Hindutva has permeated Modi’s India. Politics, medicine, social activities, and media all are deeply infected by a nostalgic need to restore the lost glory of Hindu supremacy through an exclusionist strategy.

Muslims, Christians, and other minorities are being pushed to the margins in the hope that they will ultimately come back to the mainstream as Hindus. This is how Modi’s strategists foresee a “pure and powerful” India in future.

The rising tide of Hindutva is a threat to India’s current social fabric and its secular credentials. India has always presented itself as an inclusive and pluralist society. This projection has been instrumental in making India a strong voice in re-imagining and remaking a humanistic global order. This political arrangement has also saved India from internal fissures leading to its disintegration.

With Modi in power, India has been fast drifting into the Nazi brand of fascism – which is not only dangerous for its minorities but also for its neighbours. Public lynching of Muslims, loot and plunder of properties, and discriminatory laws have all made it clear that India is no longer safe for people with different beliefs. The avowed naturalization (euphemism for forcing minorities to accept Hindu supremacy in all walks of life) is being camouflaged through sabre-rattling tactics with neighbours. It is, in a sense, an externalization of India’s internal predicaments.

Many Hindu politicians and intellectuals in India believe that the rise of Hindutva, although a recipe for disaster in the long term, will continue to define India under the BJP/RSS nexus. They contend that the growing nationalism/populism in India has largely facilitated Modi’s rise and stay in power and that he will never want to be seen as soft on secularism/pluralism.

This rising tide of ultra-nationalism is invariably a gigantic challenge for secular/pluralist voices in India.

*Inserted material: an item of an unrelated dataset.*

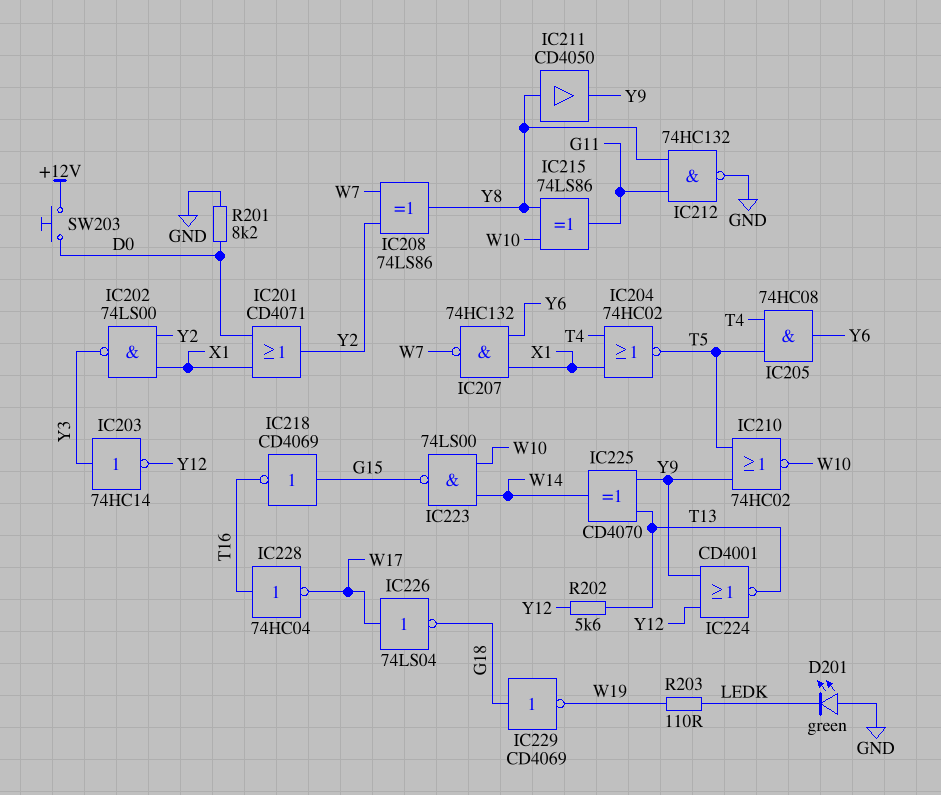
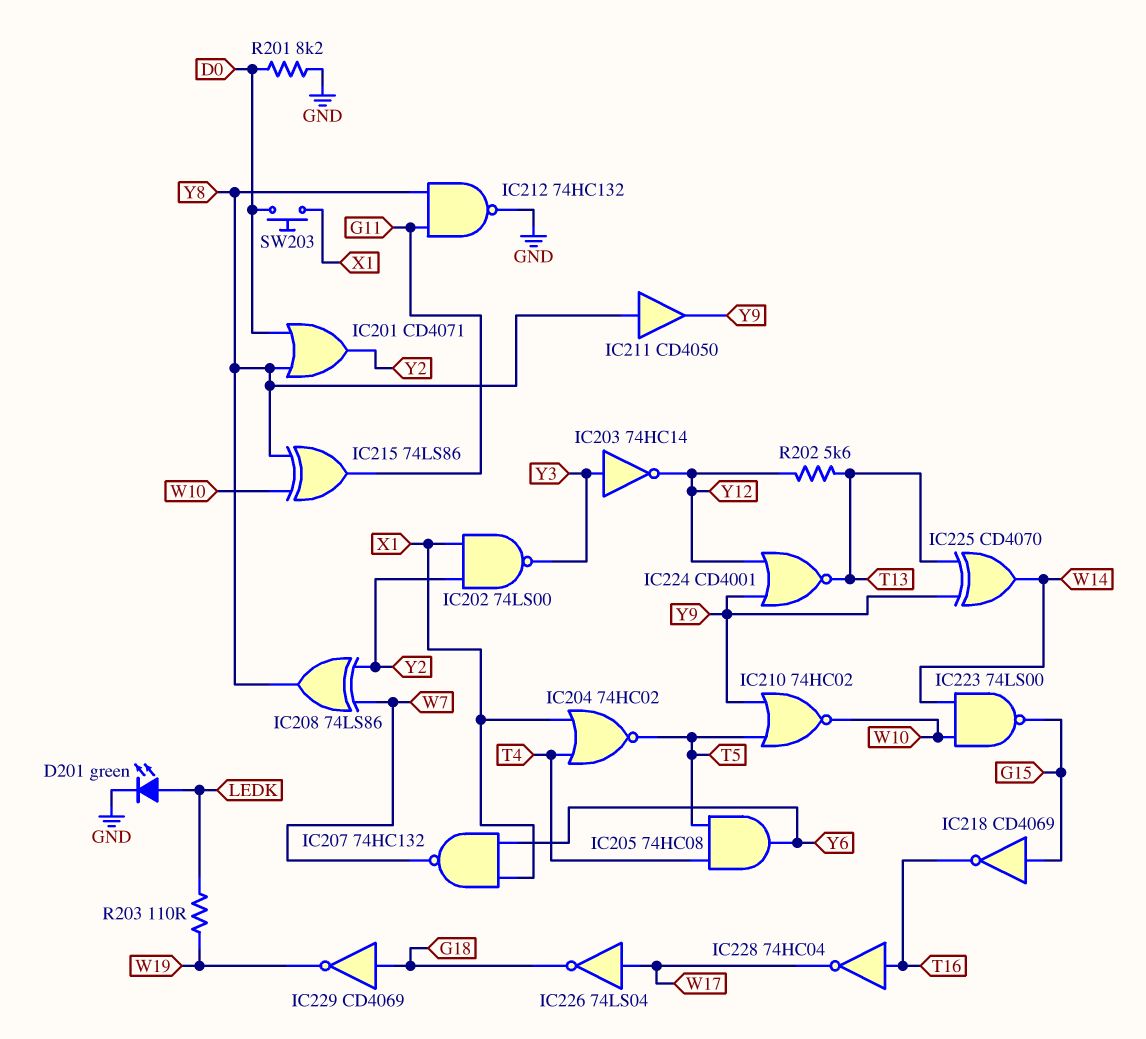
D201: LED green (A GND, K LEDK) -> LED green (A LEDK, K GND)
IC201: OR CD4071 (in D0, in X1, out Y2) -> OR CD4071 (in D0, in Y8, out Y2)
SW203: button (+12V, D0) -> button (D0, X1)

Currently, both electronic and social media are toeing the BJP’s line in internal politics and external relations. In the rating race, many TV channels prefer jingoism to peace, and fake stories to the truth. This is undoubtedly toxic for social harmony as well as regional peace. Sane voices are systematically stifled through smear campaigns launched from social media outlets.

But the vibrant civil society in India still offers a ray of hope. Mostly educated abroad in liberal milieu, many prominent individuals in civil society keep raising questions about human rights violations, shrinking civil liberties, and the ubiquity of Hindutva in public discourse. They know first-hand how mixing of politics with religion could have far-reaching consequences for mutual coexistence, the secular character of India, and social justice.

Neighbours have high stakes too in what is happening in India. China and Pakistan, in particular, cannot afford indifference to India’s growing ambitions and hegemonic designs.

It is high time India’s neighbours made collective diplomatic efforts to ring the alarm bells against Hindutva and its impact on global peace.

The writer teaches at SZABIST, Islamabad.